■ TASK TO CARRY OUT:
Which lines below hold the word "github"? Copy all of them.
^^^^
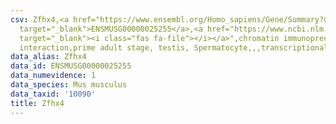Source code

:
 ```yaml
---
csv: Zfhx4,<a href="https://www.ensembl.org/Homo_sapiens/Gene/Summary?db=core;g=ENSMUSG00000025255"
  target="_blank">ENSMUSG00000025255</a>,<a href="https://www.ncbi.nlm.nih.gov/pubmed/25450459"
  target="_blank"><i class="fas fa-file"></i></a>",chromatin immunoprecipitation assay,direct
  interaction,prime adult stage, testis, Spermatocyte,,,transcriptional regulation,
data_alias: Zfhx4
data_id: ENSMUSG00000025255
data_numevidence: 1
data_species: Mus musculus
data_taxid: '10090'
title: Zfhx4
---
```

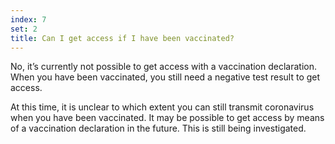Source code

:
 ```yaml
---
index: 7
set: 2
title: Can I get access if I have been vaccinated?
---
```

No, it’s currently not possible to get access with a vaccination declaration. When you have been vaccinated, you still need a negative test result to get access.

At this time, it is unclear to which extent you can still transmit coronavirus when you have been vaccinated. It may be possible to get access by means of a vaccination declaration in the future. This is still being investigated.
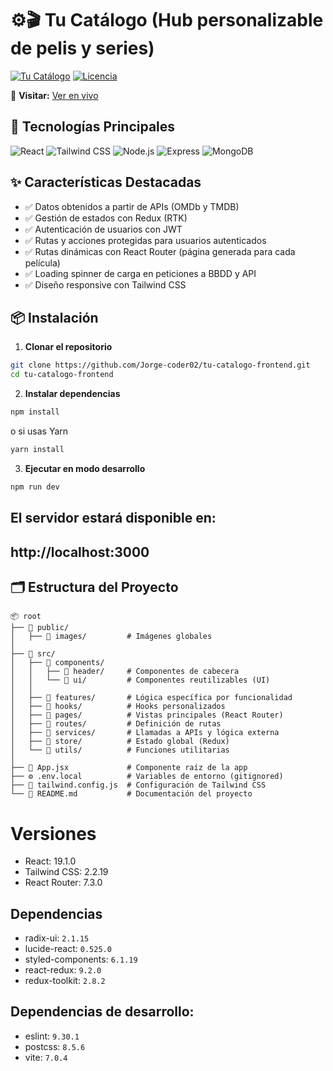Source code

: # ⚙🎬 Tu Catálogo (Hub personalizable de pelis y series)

[![Tu Catálogo](https://img.shields.io/badge/Status-In-progress-yellow)](https://github.com/Jorge-coder02/tu-catalogo-frontend)
[![Licencia](https://img.shields.io/badge/License-MIT-blue)](LICENSE)

🔗 **Visitar:** [Ver en vivo](https://tucatalogohup.up.railway.app/)

## 🚀 Tecnologías Principales
![React](https://img.shields.io/badge/React-19.0.0-61DAFB?logo=react)
![Tailwind CSS](https://img.shields.io/badge/Tailwind_CSS-3.4.1-06B6D4?logo=tailwind-css)
![Node.js](https://img.shields.io/badge/Node.js-20.14.0-339933?logo=node.js&logoColor=white)
![Express](https://img.shields.io/badge/Express-4.18.2-000000?logo=express&logoColor=white)
![MongoDB](https://img.shields.io/badge/MongoDB-7.0.8-47A248?logo=mongodb&logoColor=white)

## ✨ Características Destacadas
- ✅ Datos obtenidos a partir de APIs (OMDb y TMDB)
- ✅ Gestión de estados con Redux (RTK)
- ✅ Autenticación de usuarios con JWT
- ✅ Rutas y acciones protegidas para usuarios autenticados
- ✅ Rutas dinámicas con React Router (página generada para cada película)
- ✅ Loading spinner de carga en peticiones a BBDD y API
- ✅ Diseño responsive con Tailwind CSS

## 📦 Instalación

1. **Clonar el repositorio**
```bash
git clone https://github.com/Jorge-coder02/tu-catalogo-frontend.git
cd tu-catalogo-frontend
```

2. **Instalar dependencias**
 ```bash
 npm install
```
o si usas Yarn
```bash
yarn install
 ```

3. **Ejecutar en modo desarrollo**
  ```bash
  npm run dev
  ```
  ## El servidor estará disponible en:
  ## http://localhost:3000


## 🗂️ Estructura del Proyecto

```plaintext
📦 root
├── 📁 public/
│   ├── 📁 images/         # Imágenes globales
│
├── 📁 src/
│   ├── 📁 components/
│   │   ├── 📁 header/     # Componentes de cabecera
│   │   └── 📁 ui/         # Componentes reutilizables (UI)
│   │
│   ├── 📁 features/       # Lógica específica por funcionalidad
│   ├── 📁 hooks/          # Hooks personalizados
│   ├── 📁 pages/          # Vistas principales (React Router)
│   ├── 📁 routes/         # Definición de rutas
│   ├── 📁 services/       # Llamadas a APIs y lógica externa
│   ├── 📁 store/          # Estado global (Redux)
│   └── 📁 utils/          # Funciones utilitarias
│
├── 📄 App.jsx             # Componente raíz de la app
├── ⚙️ .env.local          # Variables de entorno (gitignored)
├── 🎨 tailwind.config.js  # Configuración de Tailwind CSS
└── 📜 README.md           # Documentación del proyecto

```


# Versiones

- React: 19.1.0
- Tailwind CSS: 2.2.19
- React Router: 7.3.0

## Dependencias

- radix-ui: `2.1.15`
- lucide-react: `0.525.0`
- styled-components: `6.1.19`
- react-redux: `9.2.0`
- redux-toolkit: `2.8.2`

## Dependencias de desarrollo:

- eslint: `9.30.1`
- postcss: `8.5.6`
- vite: `7.0.4`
^^^^
■ ANSWER FOR THIS EXERCISE:
[![Tu Catálogo](https://img.shields.io/badge/Status-In-progress-yellow)](https://github.com/Jorge-coder02/tu-catalogo-frontend)
git clone https://github.com/Jorge-coder02/tu-catalogo-frontend.git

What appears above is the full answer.